Bristol’s annual celebration of African and Caribbean culture, St Pauls Carnival, returns this summer to the city’s streets under the theme of Learning from Legends.
The 2023 celebration will commence with a series of fringe events from 22 June, marking the Windrush 75th Anniversary, and will culminate in the iconic day-long traditional Caribbean street carnival. This year will mark the first full carnival day since 2019, which will see over 100,000 people celebrate in the heart of Bristol’s St Pauls community on Saturday, 1 July.
The Learning from Legends theme will be particularly poignant to Bristol’s African Caribbean community following the passing on 3 August last year of Bristol Bus Boycott activist and Carnival forefather, Roy Hackett MBE.
Learning from Legends was presented to Carnival’s cultural reference group in January, the event was attended by people from all generations across St Pauls. The theme was felt to be an important way to pay homage to Roy and to many other local legends who have been lost through the pandemic years.
2023 marks 60 years since Bristol’s Bus Boycott when Roy spearheaded a months’ long boycott of the Bristol Omnibus Company challenging its systemic racial discrimination in recruitment. His actions and those of other fellow Bristolians paved the way for the Race Relations Act 1965. The University of Bristol University awarded Roy a doctorate in science at his funeral.

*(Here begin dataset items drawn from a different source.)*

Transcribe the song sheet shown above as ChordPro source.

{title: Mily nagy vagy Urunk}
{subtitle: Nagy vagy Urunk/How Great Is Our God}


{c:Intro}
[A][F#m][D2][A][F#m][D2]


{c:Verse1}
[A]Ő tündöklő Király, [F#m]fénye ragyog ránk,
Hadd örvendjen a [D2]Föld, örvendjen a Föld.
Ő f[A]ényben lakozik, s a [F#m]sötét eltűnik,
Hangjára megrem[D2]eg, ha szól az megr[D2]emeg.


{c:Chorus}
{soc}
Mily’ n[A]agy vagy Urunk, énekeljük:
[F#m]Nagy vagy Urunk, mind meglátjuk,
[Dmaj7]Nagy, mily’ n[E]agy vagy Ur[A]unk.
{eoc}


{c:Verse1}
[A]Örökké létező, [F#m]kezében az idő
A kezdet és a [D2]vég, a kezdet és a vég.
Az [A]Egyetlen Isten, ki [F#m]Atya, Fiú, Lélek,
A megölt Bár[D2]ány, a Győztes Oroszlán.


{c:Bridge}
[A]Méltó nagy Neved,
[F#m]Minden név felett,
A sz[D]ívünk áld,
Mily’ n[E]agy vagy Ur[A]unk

This year also sees the 75th anniversary of HMT Empire Windrush arriving in Britain on 22 June 1948. This important historic event will be marked in the traditional fringe events in the run up to the 1 July and on the day itself.
Commenting on the Carnival 2023, executive director of St Pauls Carnival, LaToyah McAllister-Jones said:
“We’re well underway with our planning for the return of Carnival after a three-year hiatus due to the pandemic. This year was always going to be a big one but is all the more important as we celebrate the lives and contributions so many people have made to carnival.
“Since it began Carnival has played a central and active role in challenging the status quo and this year’s celebration will be an important one for us all to acknowledge the challenges those who have gone before us have faced in blazing a trail to ensure African Caribbean culture is preserved and celebrated.
“Although for many they will see this year’s event as a return, as an organisation we have maintained community celebrations, albeit on a smaller scale over, the last three years. Our education programme has continued as well as our traditional elder’s brunch as part of last year’s Back A Yard programme and before that Spirit Up.”
This year will be the first full St Pauls Carnival for chair Levi Roots, who was appointed in 2021. Commenting on the plans for this year he said:
“I am really excited about seeing Carnival back in full technicolour on the streets of Bristol. While we have continued our work in the last few years through smaller scale events, I am looking forward to seeing Carnival come to life under the Learning from Legends theme to mark such an historic year in some many ways.
“As a fundraising organisation our focus remains on securing support from sponsors and the public. We were delighted to have secured the Arts Council funding for the next three years but there is still much work to do in meeting the cost of delivering the full celebration that people know and love. Thank you to all our sponsors and supporters who have already pledged support.”